__Exercise data__:

• • • •

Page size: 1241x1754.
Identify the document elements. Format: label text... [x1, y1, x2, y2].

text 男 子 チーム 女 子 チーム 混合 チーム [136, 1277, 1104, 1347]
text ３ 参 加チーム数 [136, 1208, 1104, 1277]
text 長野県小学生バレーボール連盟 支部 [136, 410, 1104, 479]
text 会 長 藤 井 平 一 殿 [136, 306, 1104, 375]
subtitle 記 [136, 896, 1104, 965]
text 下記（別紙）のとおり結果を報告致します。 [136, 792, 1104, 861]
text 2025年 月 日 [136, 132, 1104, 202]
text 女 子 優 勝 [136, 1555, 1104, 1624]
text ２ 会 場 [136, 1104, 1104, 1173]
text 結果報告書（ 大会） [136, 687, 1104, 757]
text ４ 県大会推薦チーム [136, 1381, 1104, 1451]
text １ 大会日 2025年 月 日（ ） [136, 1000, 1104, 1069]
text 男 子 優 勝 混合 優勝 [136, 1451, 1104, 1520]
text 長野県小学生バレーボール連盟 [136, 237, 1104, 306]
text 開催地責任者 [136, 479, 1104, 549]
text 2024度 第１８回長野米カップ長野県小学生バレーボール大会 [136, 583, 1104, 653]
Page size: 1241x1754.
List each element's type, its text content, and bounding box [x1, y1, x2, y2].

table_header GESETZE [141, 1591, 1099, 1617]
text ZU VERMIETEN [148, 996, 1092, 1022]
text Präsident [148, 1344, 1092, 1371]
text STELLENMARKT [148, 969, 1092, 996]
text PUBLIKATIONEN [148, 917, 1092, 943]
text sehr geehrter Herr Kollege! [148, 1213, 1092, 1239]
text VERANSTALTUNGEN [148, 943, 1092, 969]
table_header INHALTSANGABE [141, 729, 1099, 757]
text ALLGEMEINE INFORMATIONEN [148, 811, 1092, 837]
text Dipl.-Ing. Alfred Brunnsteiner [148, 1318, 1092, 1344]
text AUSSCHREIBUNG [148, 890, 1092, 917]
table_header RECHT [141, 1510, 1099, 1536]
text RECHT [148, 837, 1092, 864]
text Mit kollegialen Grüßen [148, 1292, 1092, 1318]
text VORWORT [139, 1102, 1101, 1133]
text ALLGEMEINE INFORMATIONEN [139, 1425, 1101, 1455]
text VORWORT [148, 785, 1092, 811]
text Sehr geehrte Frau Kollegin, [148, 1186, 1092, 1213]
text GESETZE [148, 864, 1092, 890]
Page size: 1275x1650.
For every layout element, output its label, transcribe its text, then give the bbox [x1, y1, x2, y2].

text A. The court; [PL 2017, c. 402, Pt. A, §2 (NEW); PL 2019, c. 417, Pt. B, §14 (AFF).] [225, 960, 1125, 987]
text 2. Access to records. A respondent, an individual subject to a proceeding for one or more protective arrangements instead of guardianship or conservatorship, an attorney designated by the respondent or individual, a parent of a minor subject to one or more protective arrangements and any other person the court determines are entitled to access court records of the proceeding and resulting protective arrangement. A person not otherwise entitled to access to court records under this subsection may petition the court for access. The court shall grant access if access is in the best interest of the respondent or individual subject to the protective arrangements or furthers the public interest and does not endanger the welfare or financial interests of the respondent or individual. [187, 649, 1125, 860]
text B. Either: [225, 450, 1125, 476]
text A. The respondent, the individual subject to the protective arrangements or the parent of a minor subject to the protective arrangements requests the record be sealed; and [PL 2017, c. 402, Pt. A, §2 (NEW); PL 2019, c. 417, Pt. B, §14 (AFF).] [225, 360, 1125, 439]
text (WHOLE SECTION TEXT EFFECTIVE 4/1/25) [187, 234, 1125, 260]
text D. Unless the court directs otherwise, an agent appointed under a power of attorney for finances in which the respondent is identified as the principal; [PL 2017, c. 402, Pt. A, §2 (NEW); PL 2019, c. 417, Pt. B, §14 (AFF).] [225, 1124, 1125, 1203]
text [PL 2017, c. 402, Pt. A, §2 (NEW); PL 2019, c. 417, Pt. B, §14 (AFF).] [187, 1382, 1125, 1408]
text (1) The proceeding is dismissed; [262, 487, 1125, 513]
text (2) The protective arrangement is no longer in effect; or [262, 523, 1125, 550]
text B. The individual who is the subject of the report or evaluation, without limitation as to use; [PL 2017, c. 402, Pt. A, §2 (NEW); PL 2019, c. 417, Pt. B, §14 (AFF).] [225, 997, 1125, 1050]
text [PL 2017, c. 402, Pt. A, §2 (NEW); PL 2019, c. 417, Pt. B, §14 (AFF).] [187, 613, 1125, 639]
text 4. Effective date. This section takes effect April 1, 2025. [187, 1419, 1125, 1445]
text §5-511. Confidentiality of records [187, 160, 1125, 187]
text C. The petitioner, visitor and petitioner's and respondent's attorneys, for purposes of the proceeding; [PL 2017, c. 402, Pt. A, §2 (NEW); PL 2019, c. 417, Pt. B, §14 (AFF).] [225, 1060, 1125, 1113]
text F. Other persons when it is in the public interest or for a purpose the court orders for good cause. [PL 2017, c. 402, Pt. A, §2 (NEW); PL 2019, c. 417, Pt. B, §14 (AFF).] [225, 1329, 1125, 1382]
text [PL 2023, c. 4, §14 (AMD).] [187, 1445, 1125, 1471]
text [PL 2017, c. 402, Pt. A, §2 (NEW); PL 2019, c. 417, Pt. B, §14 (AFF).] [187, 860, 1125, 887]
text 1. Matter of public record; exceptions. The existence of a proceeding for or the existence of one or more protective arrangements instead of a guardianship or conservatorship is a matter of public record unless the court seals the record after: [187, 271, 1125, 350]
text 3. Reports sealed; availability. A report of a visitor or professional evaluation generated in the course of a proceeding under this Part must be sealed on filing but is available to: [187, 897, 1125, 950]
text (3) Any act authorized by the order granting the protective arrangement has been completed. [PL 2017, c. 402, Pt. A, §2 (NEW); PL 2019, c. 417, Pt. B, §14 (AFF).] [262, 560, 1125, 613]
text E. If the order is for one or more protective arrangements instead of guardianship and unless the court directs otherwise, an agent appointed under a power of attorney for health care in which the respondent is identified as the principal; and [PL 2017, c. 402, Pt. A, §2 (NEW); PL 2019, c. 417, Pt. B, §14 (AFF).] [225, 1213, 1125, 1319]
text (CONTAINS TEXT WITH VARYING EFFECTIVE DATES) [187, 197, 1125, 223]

• • • •

__What the task requires__:
Transcribe all of the records above without altering anything.

__Response to the task__:
Page size: 1241x1754.
Identify the document elements. Format: label text... [x1, y1, x2, y2].

text 男 子 チーム 女 子 チーム 混合 チーム [136, 1277, 1104, 1347]
text ３ 参 加チーム数 [136, 1208, 1104, 1277]
text 長野県小学生バレーボール連盟 支部 [136, 410, 1104, 479]
text 会 長 藤 井 平 一 殿 [136, 306, 1104, 375]
subtitle 記 [136, 896, 1104, 965]
text 下記（別紙）のとおり結果を報告致します。 [136, 792, 1104, 861]
text 2025年 月 日 [136, 132, 1104, 202]
text 女 子 優 勝 [136, 1555, 1104, 1624]
text ２ 会 場 [136, 1104, 1104, 1173]
text 結果報告書（ 大会） [136, 687, 1104, 757]
text ４ 県大会推薦チーム [136, 1381, 1104, 1451]
text １ 大会日 2025年 月 日（ ） [136, 1000, 1104, 1069]
text 男 子 優 勝 混合 優勝 [136, 1451, 1104, 1520]
text 長野県小学生バレーボール連盟 [136, 237, 1104, 306]
text 開催地責任者 [136, 479, 1104, 549]
text 2024度 第１８回長野米カップ長野県小学生バレーボール大会 [136, 583, 1104, 653]
Page size: 1241x1754.
List each element's type, its text content, and bounding box [x1, y1, x2, y2].

table_header GESETZE [141, 1591, 1099, 1617]
text ZU VERMIETEN [148, 996, 1092, 1022]
text Präsident [148, 1344, 1092, 1371]
text STELLENMARKT [148, 969, 1092, 996]
text PUBLIKATIONEN [148, 917, 1092, 943]
text sehr geehrter Herr Kollege! [148, 1213, 1092, 1239]
text VERANSTALTUNGEN [148, 943, 1092, 969]
table_header INHALTSANGABE [141, 729, 1099, 757]
text ALLGEMEINE INFORMATIONEN [148, 811, 1092, 837]
text Dipl.-Ing. Alfred Brunnsteiner [148, 1318, 1092, 1344]
text AUSSCHREIBUNG [148, 890, 1092, 917]
table_header RECHT [141, 1510, 1099, 1536]
text RECHT [148, 837, 1092, 864]
text Mit kollegialen Grüßen [148, 1292, 1092, 1318]
text VORWORT [139, 1102, 1101, 1133]
text ALLGEMEINE INFORMATIONEN [139, 1425, 1101, 1455]
text VORWORT [148, 785, 1092, 811]
text Sehr geehrte Frau Kollegin, [148, 1186, 1092, 1213]
text GESETZE [148, 864, 1092, 890]
Page size: 1275x1650.
For every layout element, output its label, transcribe its text, then give the bbox [x1, y1, x2, y2].

text A. The court; [PL 2017, c. 402, Pt. A, §2 (NEW); PL 2019, c. 417, Pt. B, §14 (AFF).] [225, 960, 1125, 987]
text 2. Access to records. A respondent, an individual subject to a proceeding for one or more protective arrangements instead of guardianship or conservatorship, an attorney designated by the respondent or individual, a parent of a minor subject to one or more protective arrangements and any other person the court determines are entitled to access court records of the proceeding and resulting protective arrangement. A person not otherwise entitled to access to court records under this subsection may petition the court for access. The court shall grant access if access is in the best interest of the respondent or individual subject to the protective arrangements or furthers the public interest and does not endanger the welfare or financial interests of the respondent or individual. [187, 649, 1125, 860]
text B. Either: [225, 450, 1125, 476]
text A. The respondent, the individual subject to the protective arrangements or the parent of a minor subject to the protective arrangements requests the record be sealed; and [PL 2017, c. 402, Pt. A, §2 (NEW); PL 2019, c. 417, Pt. B, §14 (AFF).] [225, 360, 1125, 439]
text (WHOLE SECTION TEXT EFFECTIVE 4/1/25) [187, 234, 1125, 260]
text D. Unless the court directs otherwise, an agent appointed under a power of attorney for finances in which the respondent is identified as the principal; [PL 2017, c. 402, Pt. A, §2 (NEW); PL 2019, c. 417, Pt. B, §14 (AFF).] [225, 1124, 1125, 1203]
text [PL 2017, c. 402, Pt. A, §2 (NEW); PL 2019, c. 417, Pt. B, §14 (AFF).] [187, 1382, 1125, 1408]
text (1) The proceeding is dismissed; [262, 487, 1125, 513]
text (2) The protective arrangement is no longer in effect; or [262, 523, 1125, 550]
text B. The individual who is the subject of the report or evaluation, without limitation as to use; [PL 2017, c. 402, Pt. A, §2 (NEW); PL 2019, c. 417, Pt. B, §14 (AFF).] [225, 997, 1125, 1050]
text [PL 2017, c. 402, Pt. A, §2 (NEW); PL 2019, c. 417, Pt. B, §14 (AFF).] [187, 613, 1125, 639]
text 4. Effective date. This section takes effect April 1, 2025. [187, 1419, 1125, 1445]
text §5-511. Confidentiality of records [187, 160, 1125, 187]
text C. The petitioner, visitor and petitioner's and respondent's attorneys, for purposes of the proceeding; [PL 2017, c. 402, Pt. A, §2 (NEW); PL 2019, c. 417, Pt. B, §14 (AFF).] [225, 1060, 1125, 1113]
text F. Other persons when it is in the public interest or for a purpose the court orders for good cause. [PL 2017, c. 402, Pt. A, §2 (NEW); PL 2019, c. 417, Pt. B, §14 (AFF).] [225, 1329, 1125, 1382]
text [PL 2023, c. 4, §14 (AMD).] [187, 1445, 1125, 1471]
text [PL 2017, c. 402, Pt. A, §2 (NEW); PL 2019, c. 417, Pt. B, §14 (AFF).] [187, 860, 1125, 887]
text 1. Matter of public record; exceptions. The existence of a proceeding for or the existence of one or more protective arrangements instead of a guardianship or conservatorship is a matter of public record unless the court seals the record after: [187, 271, 1125, 350]
text 3. Reports sealed; availability. A report of a visitor or professional evaluation generated in the course of a proceeding under this Part must be sealed on filing but is available to: [187, 897, 1125, 950]
text (3) Any act authorized by the order granting the protective arrangement has been completed. [PL 2017, c. 402, Pt. A, §2 (NEW); PL 2019, c. 417, Pt. B, §14 (AFF).] [262, 560, 1125, 613]
text E. If the order is for one or more protective arrangements instead of guardianship and unless the court directs otherwise, an agent appointed under a power of attorney for health care in which the respondent is identified as the principal; and [PL 2017, c. 402, Pt. A, §2 (NEW); PL 2019, c. 417, Pt. B, §14 (AFF).] [225, 1213, 1125, 1319]
text (CONTAINS TEXT WITH VARYING EFFECTIVE DATES) [187, 197, 1125, 223]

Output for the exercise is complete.